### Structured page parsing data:
BEGIN

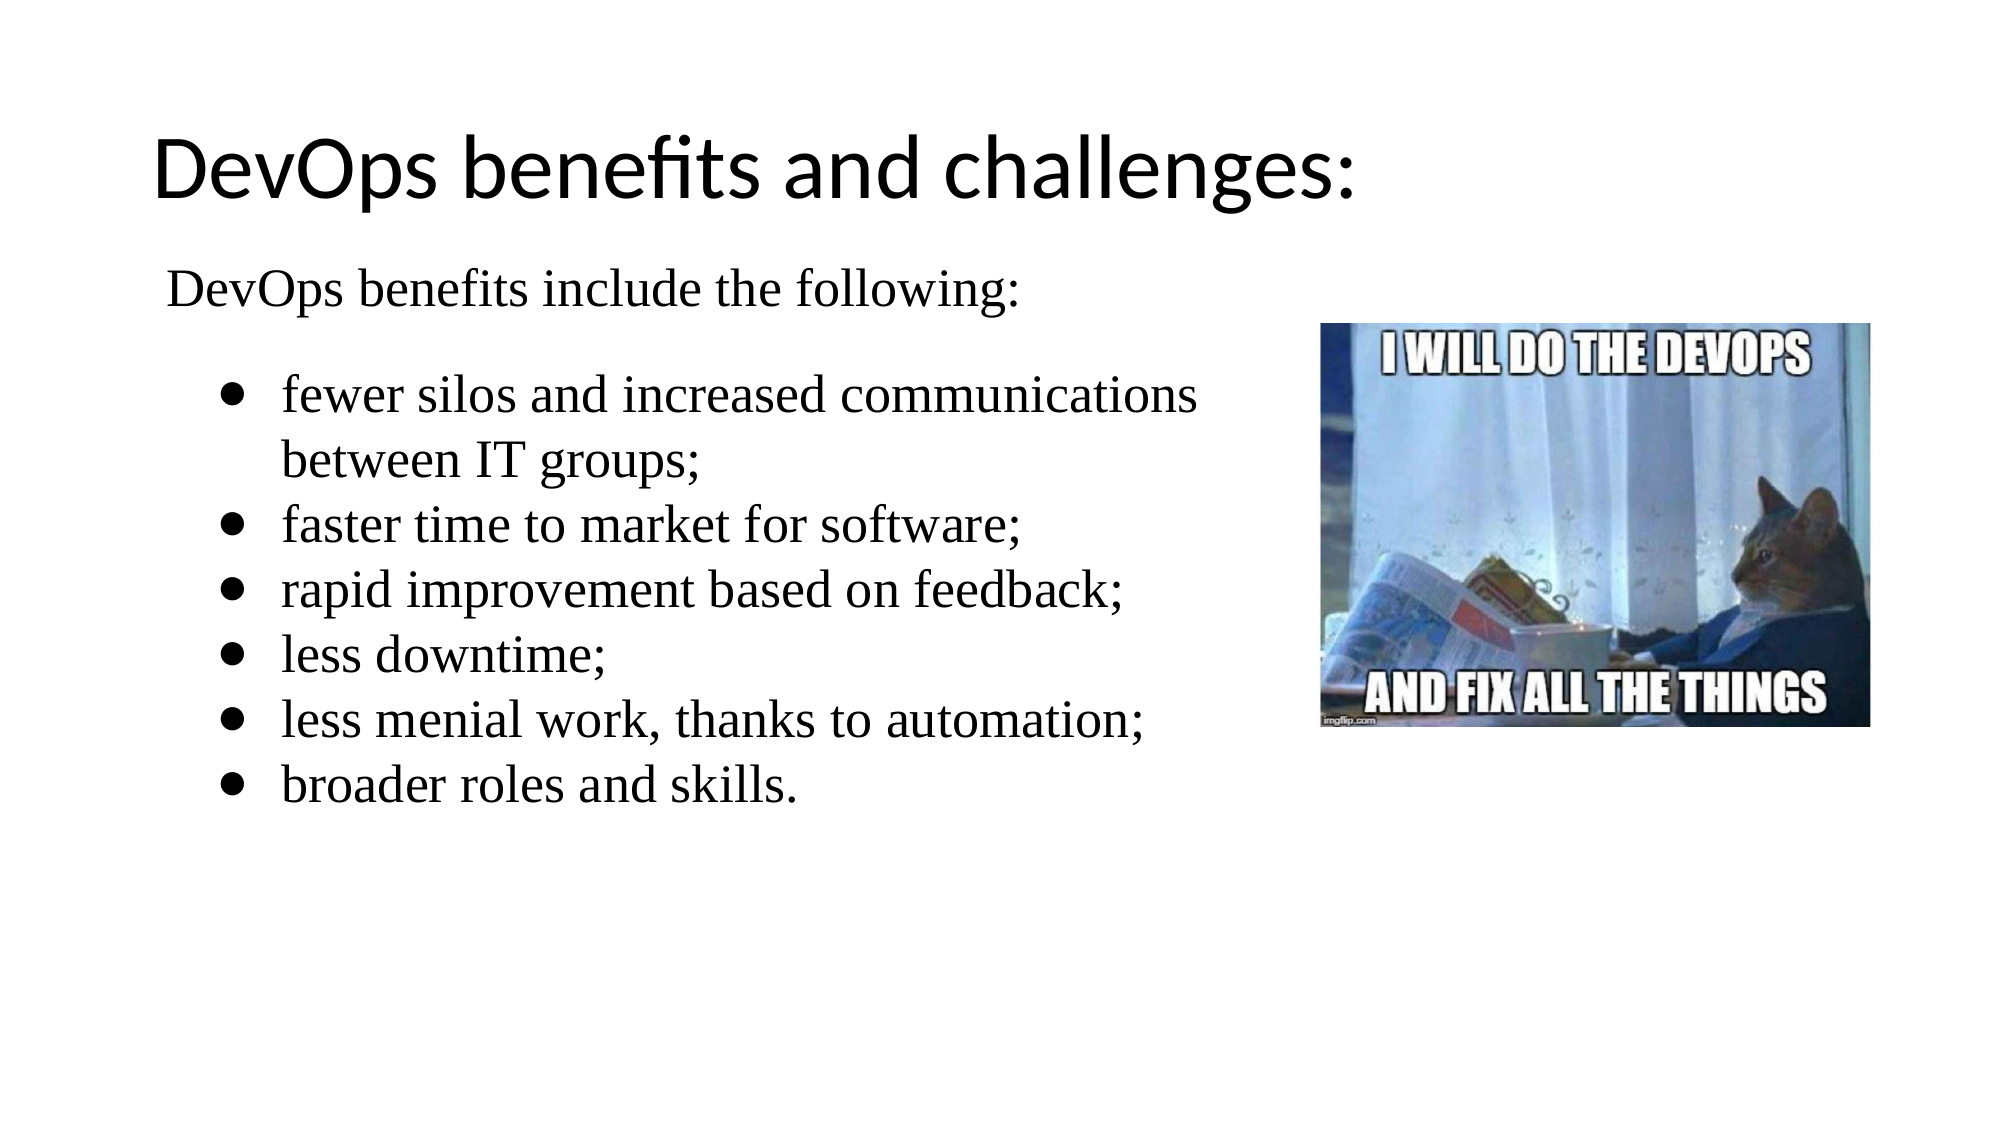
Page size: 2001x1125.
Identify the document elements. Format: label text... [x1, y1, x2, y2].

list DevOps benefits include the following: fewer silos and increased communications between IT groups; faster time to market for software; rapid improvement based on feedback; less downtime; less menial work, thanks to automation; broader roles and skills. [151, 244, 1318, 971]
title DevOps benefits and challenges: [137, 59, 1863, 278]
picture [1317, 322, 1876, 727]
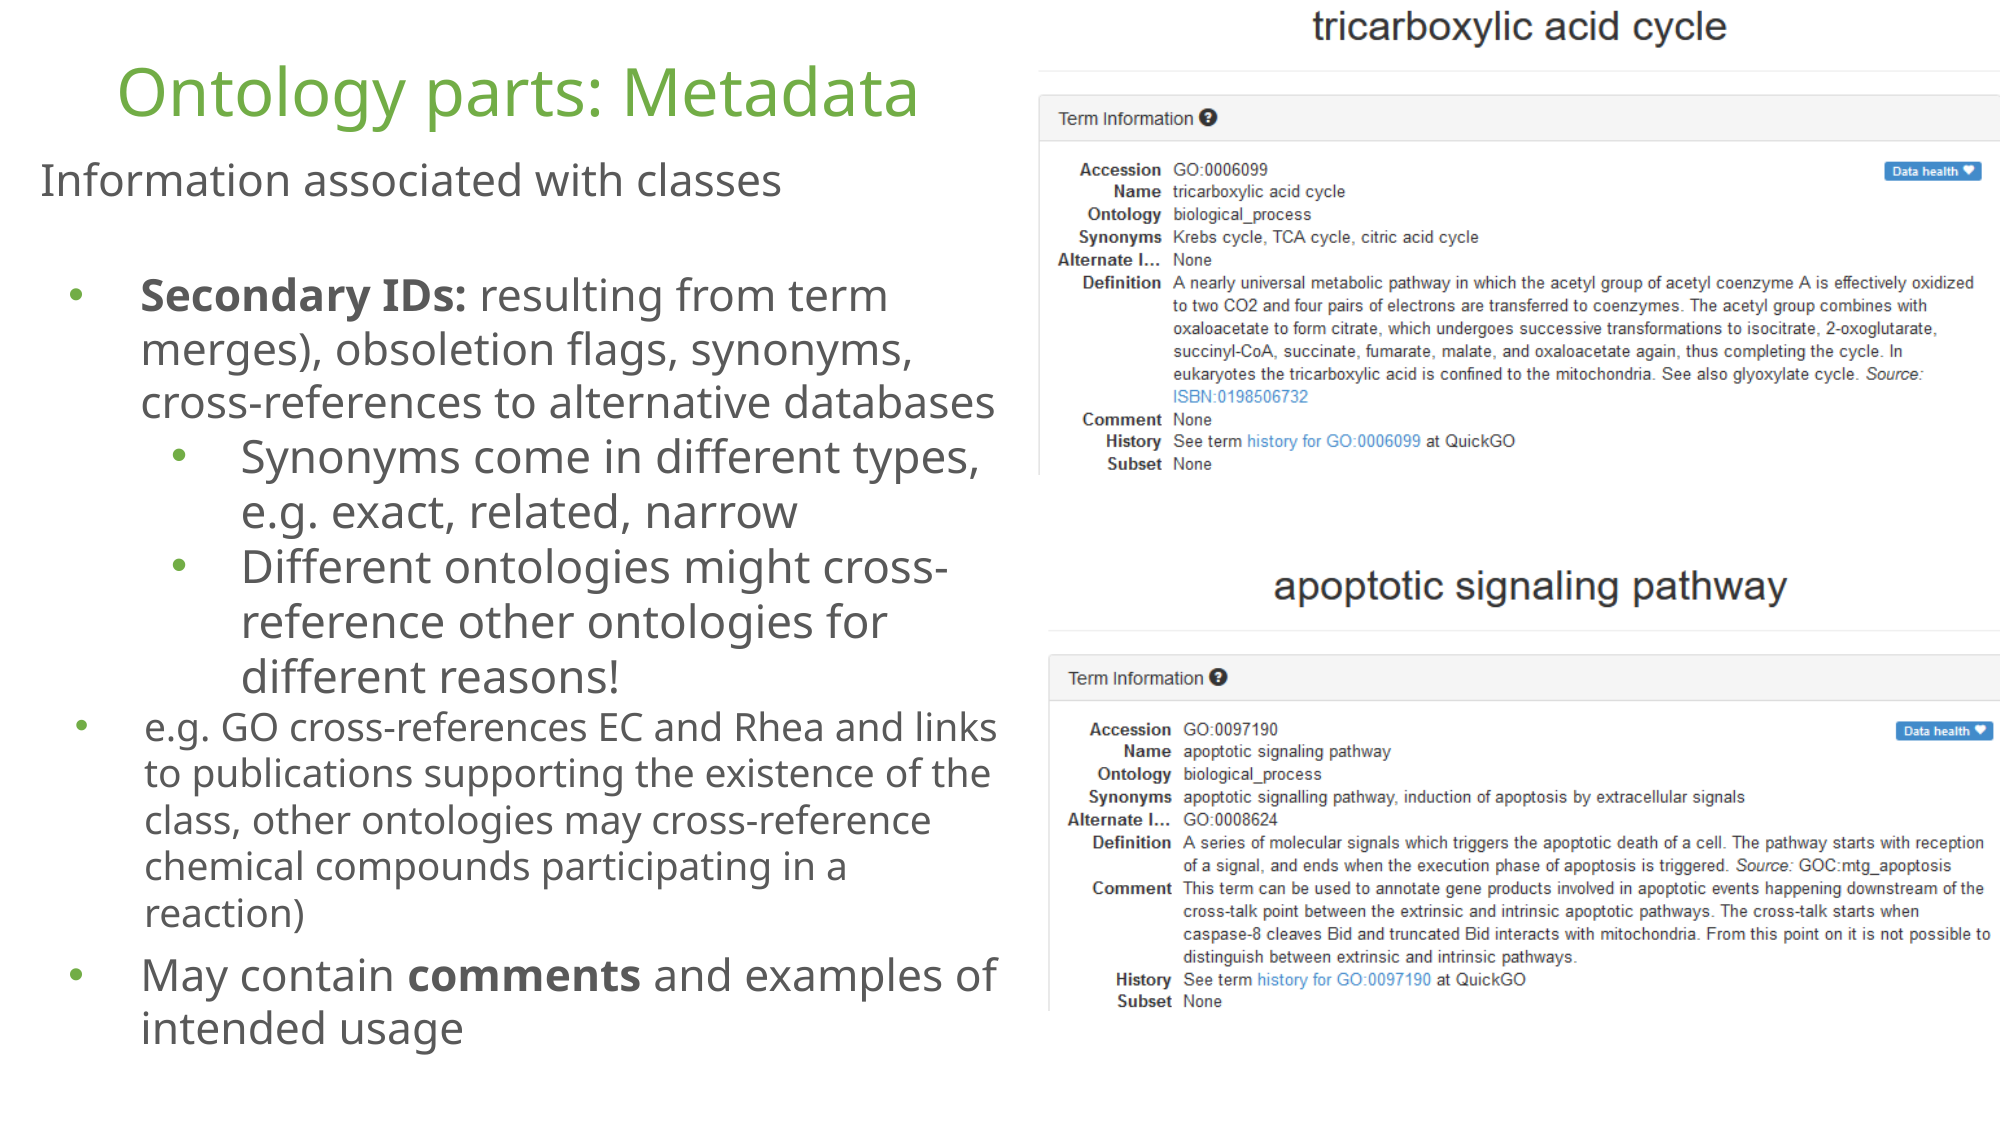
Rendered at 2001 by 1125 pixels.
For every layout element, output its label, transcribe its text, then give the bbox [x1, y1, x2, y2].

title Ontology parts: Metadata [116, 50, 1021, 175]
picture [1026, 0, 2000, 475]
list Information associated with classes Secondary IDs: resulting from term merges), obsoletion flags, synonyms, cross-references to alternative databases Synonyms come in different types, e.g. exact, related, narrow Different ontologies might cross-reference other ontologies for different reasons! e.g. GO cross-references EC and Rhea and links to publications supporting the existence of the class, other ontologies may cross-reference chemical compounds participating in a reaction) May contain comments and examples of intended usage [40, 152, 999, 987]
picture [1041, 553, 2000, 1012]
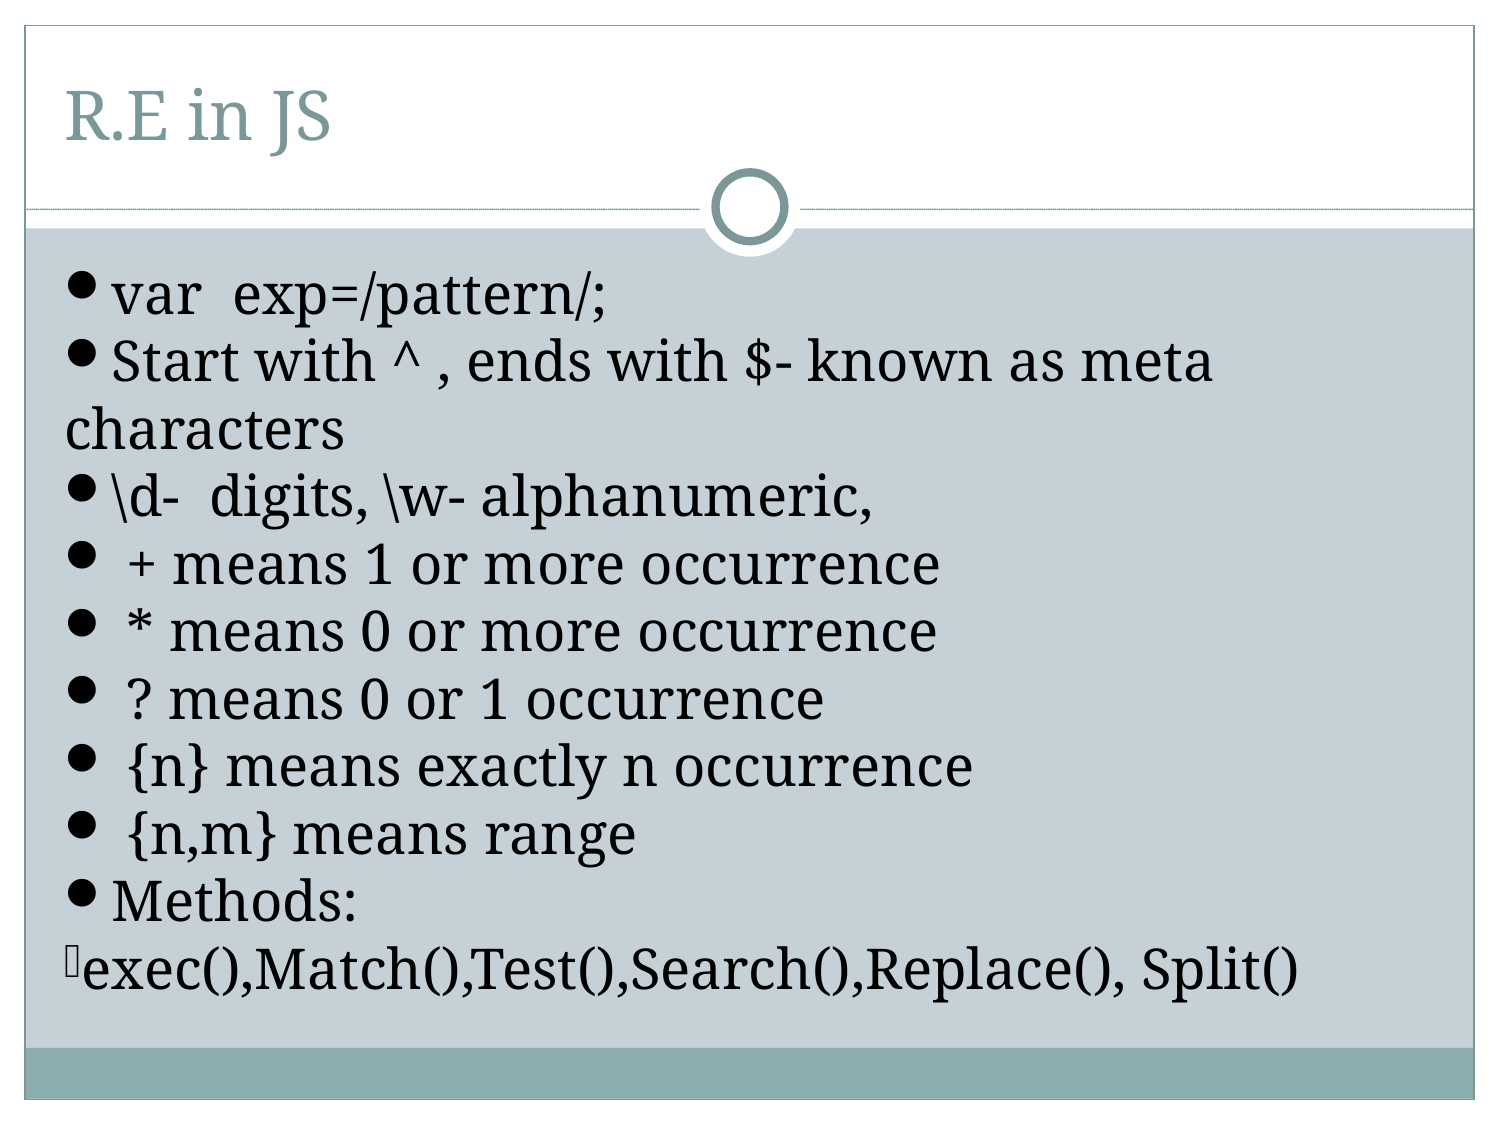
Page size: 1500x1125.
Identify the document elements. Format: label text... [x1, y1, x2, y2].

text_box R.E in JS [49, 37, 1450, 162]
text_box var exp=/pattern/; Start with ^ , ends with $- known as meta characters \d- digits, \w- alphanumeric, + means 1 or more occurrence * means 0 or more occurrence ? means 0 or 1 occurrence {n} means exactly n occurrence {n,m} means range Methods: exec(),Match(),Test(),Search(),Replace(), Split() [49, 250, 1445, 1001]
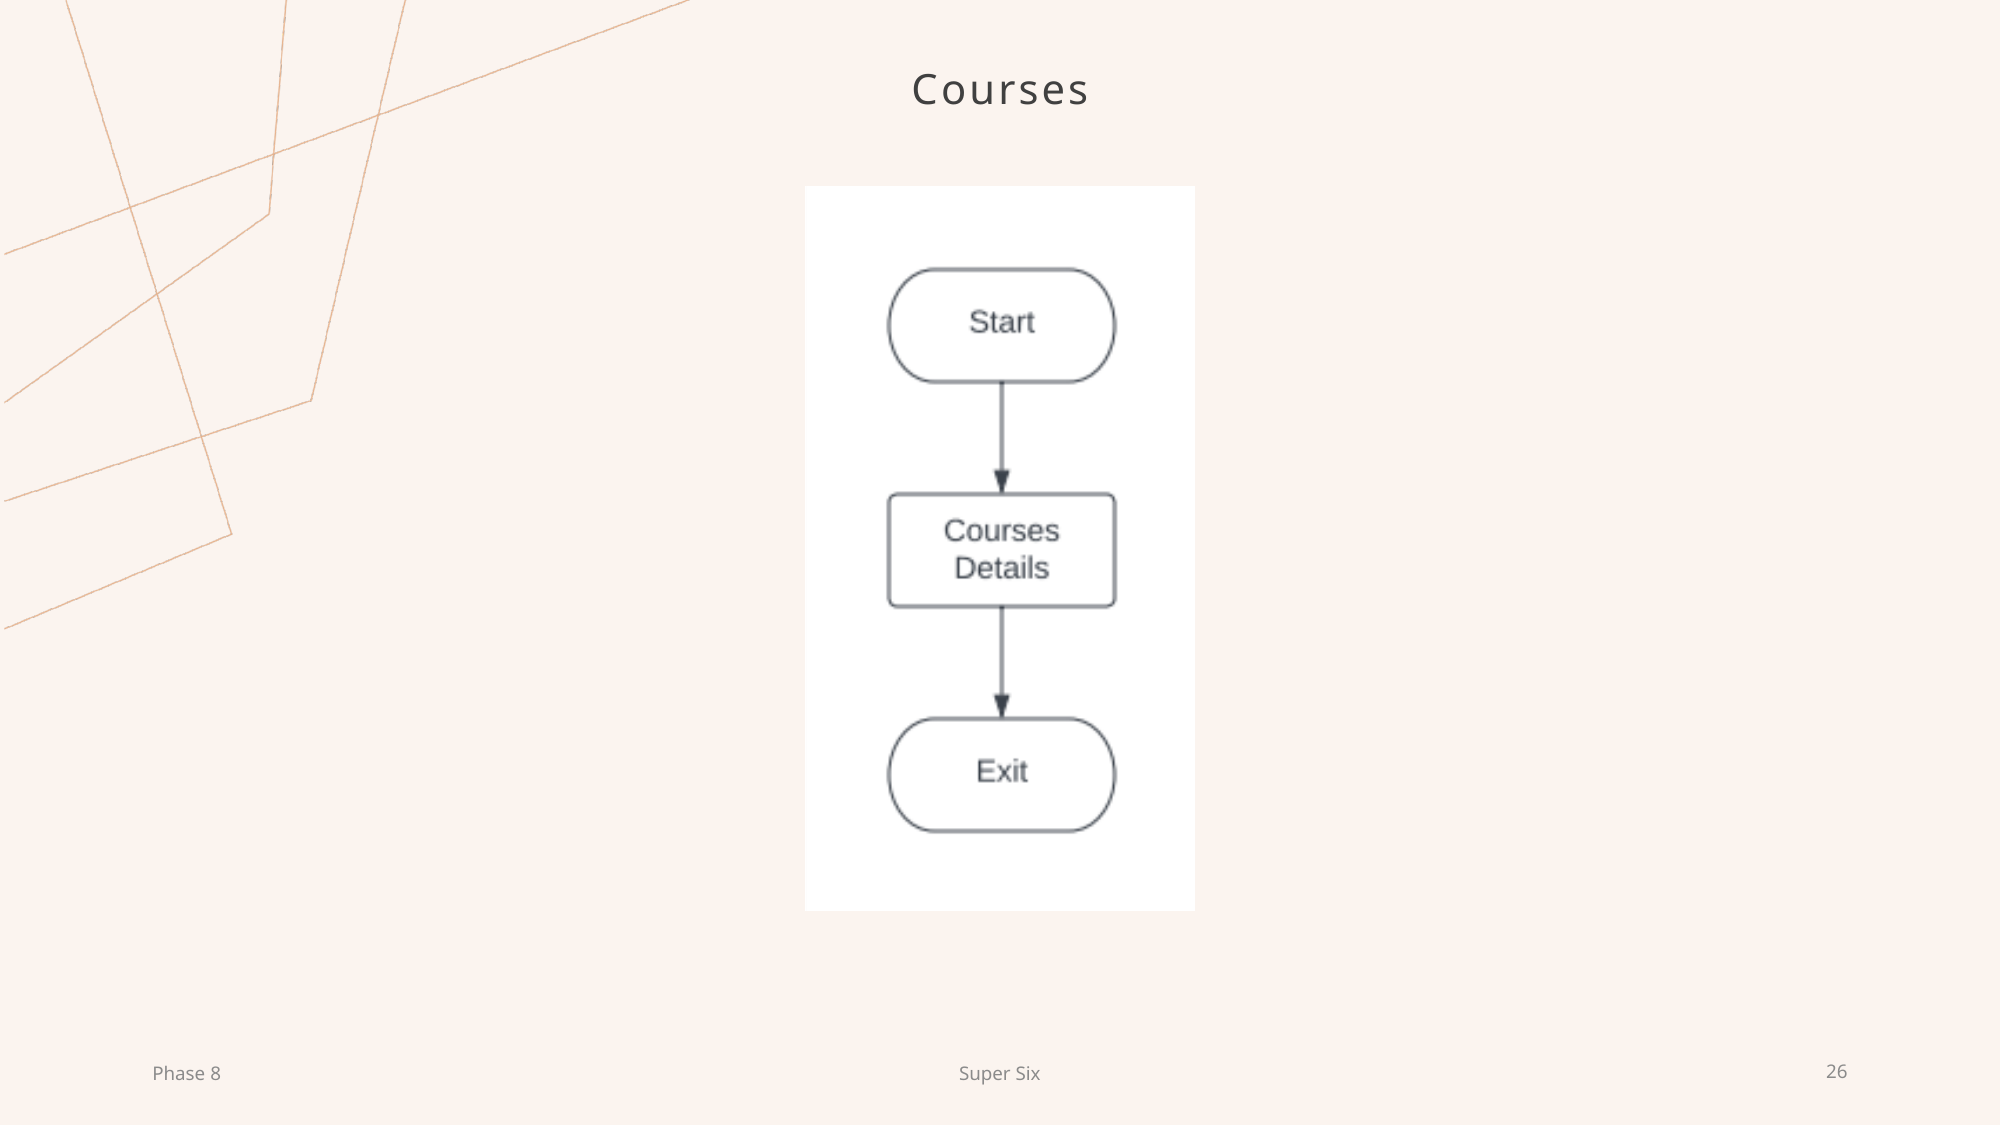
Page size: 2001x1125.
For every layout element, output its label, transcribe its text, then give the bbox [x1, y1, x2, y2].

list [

END

### What needs to be done:
Where a picture appears, omit it; otherwise reproduce each line above from the first to the one with "Rendered at 2001 by 1125 pixels.", inclusive.

### The answer:
Page size: 2001x1125.
Identify the document elements. Format: label text... [x1, y1, x2, y2].

list DevOps benefits include the following: fewer silos and increased communications between IT groups; faster time to market for software; rapid improvement based on feedback; less downtime; less menial work, thanks to automation; broader roles and skills. [151, 244, 1318, 971]
title DevOps benefits and challenges: [137, 59, 1863, 278]
picture [1317, 322, 1876, 727]
Rendered at 2001 by 1125 pixels.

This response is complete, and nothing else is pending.